Australia on the way to legalisation
Surprisingly, this one-stop-shop will also make a home Down Under, as Namaste already has a presence in Australia through two online vaporiser stores: NamasteVapes.com.au and Australian Vaporisers.
Dollinger says Namaste is well-poised to take advantage of growth in the medicinal cannabis market in Australia, but there’s a way to go yet in terms of both legislation and public perception.
“If you go into the room and start talking about cannabis people will look at you sideways, even in somewhere like Australia which is full of educated people,” he says.
“But those people will still call it the ‘devil’s weed’, which it’s not. It’s a product that’s proven to be helpful, healthy, and medicinal.”
Despite these perceptions, Dollinger says Namaste still has over half a million Australian customers for its products. He thinks the country is sitting where Canada was a few years ago in terms of softening of attitudes towards legalisation and medicinal cannabis use.
“We’re positioning ourselves for a future in Australia, and I think the industry is all about timing. If you look at Namaste and when we went public, we could not have timed it any better,” he says.
For other companies in Australia hoping to get in on the cannabis industry, Dollinger has a number of key pieces of advice, the first of which is never underestimate the amount of capital you’ll need to get started.
“You’ll need to have very deep pockets. Don’t underestimate how much capital is needed, and you’ll need to have a plan to grow sustainably as buyers fall in love with the product,” he says.
“Also make sure you’re making at least 50% gross margin on your product, otherwise you’re going to find it extremely hard.”

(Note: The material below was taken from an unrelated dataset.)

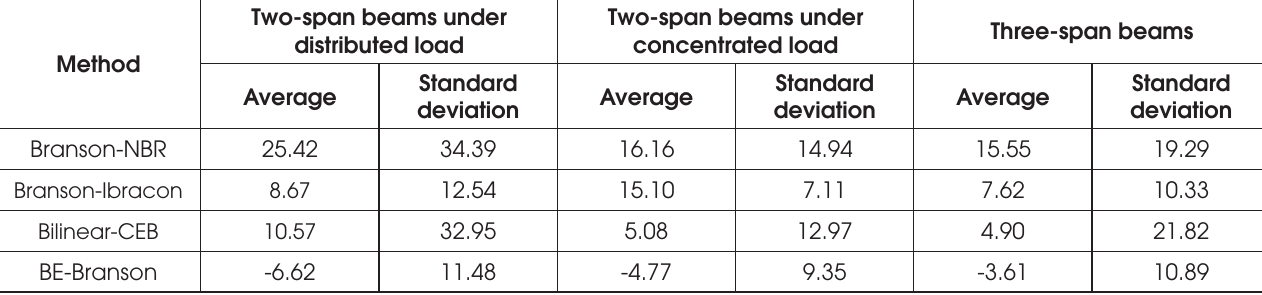
Average of percentage differences (in %) between the final deflections found by the different methods and the reference model, AM, for the two-span beams under distributed load and concentrated load, and for the three-span beams Two-span beams under distributed load Method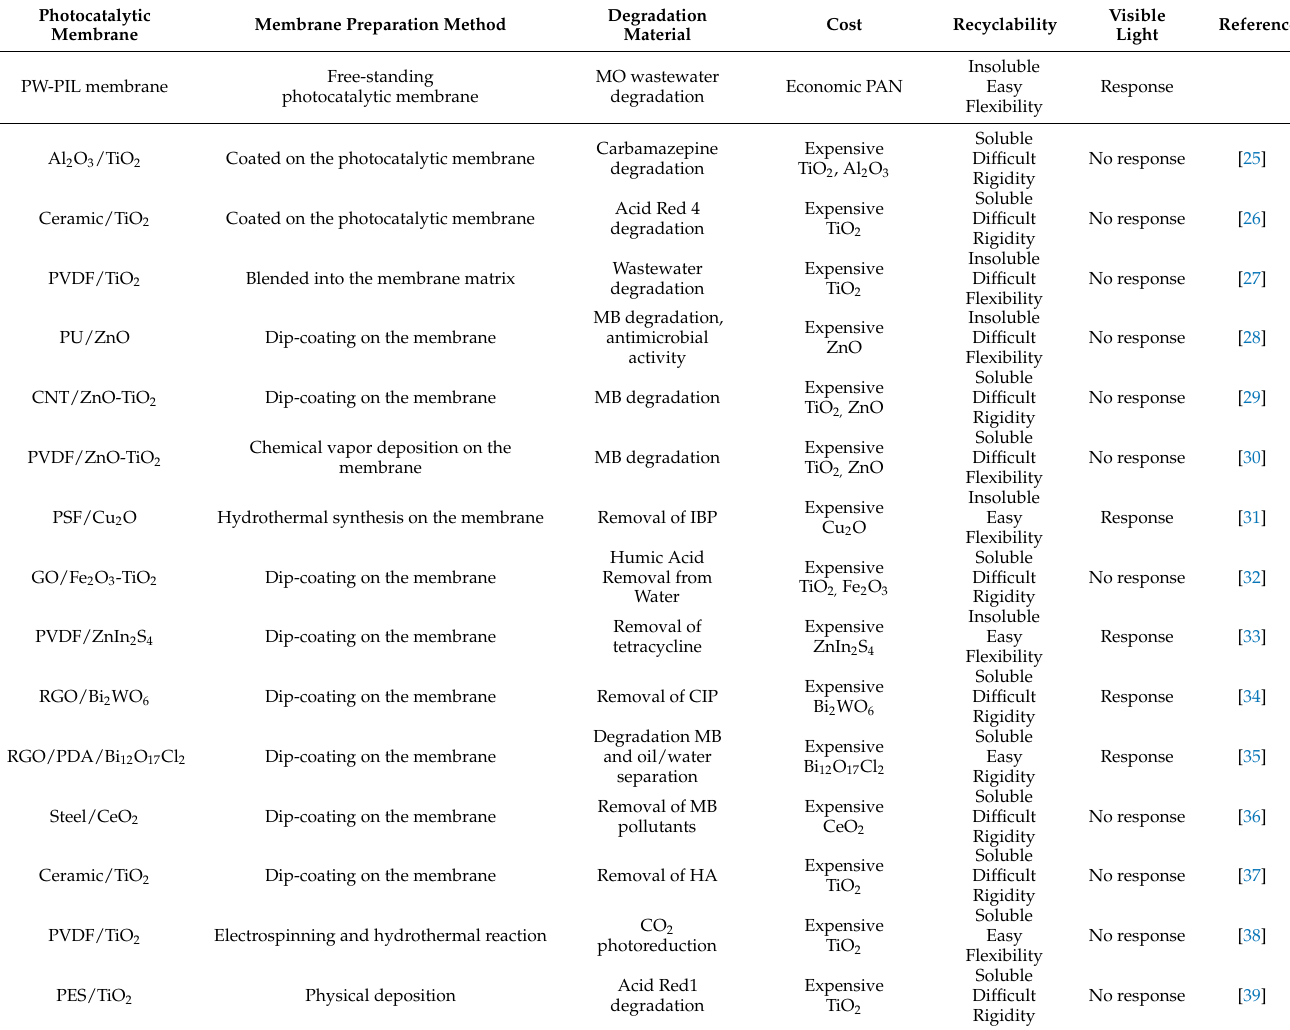
Table 1. The development of photocatalytic membrane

But more generally, for startups looking for new niche markets to go into, Dollinger warns against going into the cannabis growing space, even in Australia. Instead, he urges startups to think outside the box.
“There’s plenty of people growing, so try and think of the added value you can bring to people and where you can have a specialty. I don’t encourage getting into the growing side — it’s called weed for a reason because it grows like one,” he laughs.
“I think there’s a big opportunity in home-grow kits, developing a turnkey solution for growing at home along with finding ways to get people cannabis pre-rolled once it’s legalised.”